About the CCJ Top 250

Commercial Carrier Journal has ranked the top for-hire trucking companies since the late 1960s. The CCJ Top 250 is the most comprehensive ranking of active carriers. Our ranking takes into account not only the revenues posted by a trucking company but also its fleet size and employment base.

Rankings based strictly on revenues often capture activities that have only an indirect relationship to transportation. Blending revenue, equipment and drivers also allows for a reasonable way to capture carriers that decline to disclose revenue.

The CCJ Top 250 ranking treats all carriers under one umbrella as a single entity; carriers with significant ownership by an individual, family or company but not organized under a single management team are treated separately. For a detailed explanation of the CCJ Top 250 ranking methodology, see “Ranking Methodology” to the right.

Our presentation of the CCJ Top 50 continues to evolve. Last year, carriers that went out of business or were acquired by other companies in 2013 weren’t listed; instead, only active carriers were displayed, and we continue to use that criteria. And as we have done the past two years, this year’s print version of the CCJ Top 250 information provides only very basic information on the carriers we rank. Virtually all of the underlying data – revenues, power units and drivers, for example – appear only online at

The CCJ Top 250 begins with data provided by Randall-Reilly’s RigDig Business Intelligence based on data supplied by carriers to the Federal Motor Carrier Safety Administration on their required Form MCS-150 filings. Because this data can be – although rarely is – as much as a couple of years old and because the MCS-150 does not include information on revenues, all carriers included in the ranking were given an opportunity to review FMCSA data for freshness and to supply information not included on the form. In some cases, CCJ supplements its data with other official sources, such as reports filed with the Securities and Exchange Commission.

If a carrier declines to verify or update the data that we provide it for review, we presume the publicly available data is valid and use it for ranking purposes. Carriers are never allowed to opt out of the ranking.

Ranking methodology

CCJ ’s ranking of companies is a blended scale based on a combination of revenue, total power units and number of drivers rather than a ranking simply by revenue.
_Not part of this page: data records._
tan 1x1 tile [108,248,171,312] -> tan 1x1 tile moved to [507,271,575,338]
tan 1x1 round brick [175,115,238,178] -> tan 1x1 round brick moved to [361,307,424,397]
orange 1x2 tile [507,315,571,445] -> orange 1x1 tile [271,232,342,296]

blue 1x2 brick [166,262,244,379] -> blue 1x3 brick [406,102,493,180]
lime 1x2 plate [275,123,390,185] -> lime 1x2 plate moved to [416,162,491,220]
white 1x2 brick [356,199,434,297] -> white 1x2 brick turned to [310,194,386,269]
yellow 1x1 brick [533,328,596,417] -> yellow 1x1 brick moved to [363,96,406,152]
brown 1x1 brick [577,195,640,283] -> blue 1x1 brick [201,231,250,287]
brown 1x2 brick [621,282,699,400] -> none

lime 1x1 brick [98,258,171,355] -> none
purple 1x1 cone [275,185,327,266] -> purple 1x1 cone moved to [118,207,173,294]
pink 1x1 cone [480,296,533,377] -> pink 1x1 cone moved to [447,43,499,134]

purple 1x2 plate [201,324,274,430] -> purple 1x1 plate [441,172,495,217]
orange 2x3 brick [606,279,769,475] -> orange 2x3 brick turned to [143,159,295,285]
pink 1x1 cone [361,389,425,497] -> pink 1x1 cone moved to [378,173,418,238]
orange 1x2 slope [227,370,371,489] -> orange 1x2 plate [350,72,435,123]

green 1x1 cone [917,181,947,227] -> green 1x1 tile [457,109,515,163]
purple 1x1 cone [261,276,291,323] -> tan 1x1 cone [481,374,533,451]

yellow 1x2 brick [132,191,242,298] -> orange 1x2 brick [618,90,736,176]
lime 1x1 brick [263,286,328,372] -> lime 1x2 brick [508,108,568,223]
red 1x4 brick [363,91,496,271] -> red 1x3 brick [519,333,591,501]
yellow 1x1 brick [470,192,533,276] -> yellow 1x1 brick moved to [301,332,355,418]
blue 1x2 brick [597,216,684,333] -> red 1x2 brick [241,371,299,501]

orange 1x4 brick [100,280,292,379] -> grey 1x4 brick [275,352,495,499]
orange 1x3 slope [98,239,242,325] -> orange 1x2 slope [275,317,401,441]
Companies considered for inclusion in the CCJ Top 250 were ranked from high to low by revenue, power units (weighted based on the type of power unit as discussed below) and drivers and assigned a rank in each category.

The numerical rank stored in each of the three fields was added together (revenue rank + vehicle rank + driver rank) to provide a rank sum. This sum then was ordered to provide the overall ranking assigned to each carrier, with the lowest sum receiving the highest rank.

A number of carriers failed to report actual 2014 revenue. In order to be included in the blended ranking, they were assigned – for blended ranking purposes only – a calculated revenue figure determined by multiplying the carrier’s total number of power units by the average of the bottom 50 percent of revenue per power unit performers for the companies in that carrier’s primary segment.

Calculated revenue is discounted by using the average of the bottom 50 percent of performers so that carriers failing to report revenue are not given an undue advantage in the ranking. Calculated revenue almost always will differ from actual revenue, of course, but the effect on the blended ranking likely is slight.

The power unit ranking, which represents an investment as much as a physical-count measure of trucking assets, takes into account the difference between tractors and trucks. The assumption is that a for-hire carrier with 1,000 tractors has a greater investment in equipment than one with 1,000 straight trucks. For the purpose of the blended rank only, a truck was weighted at half the value of a tractor.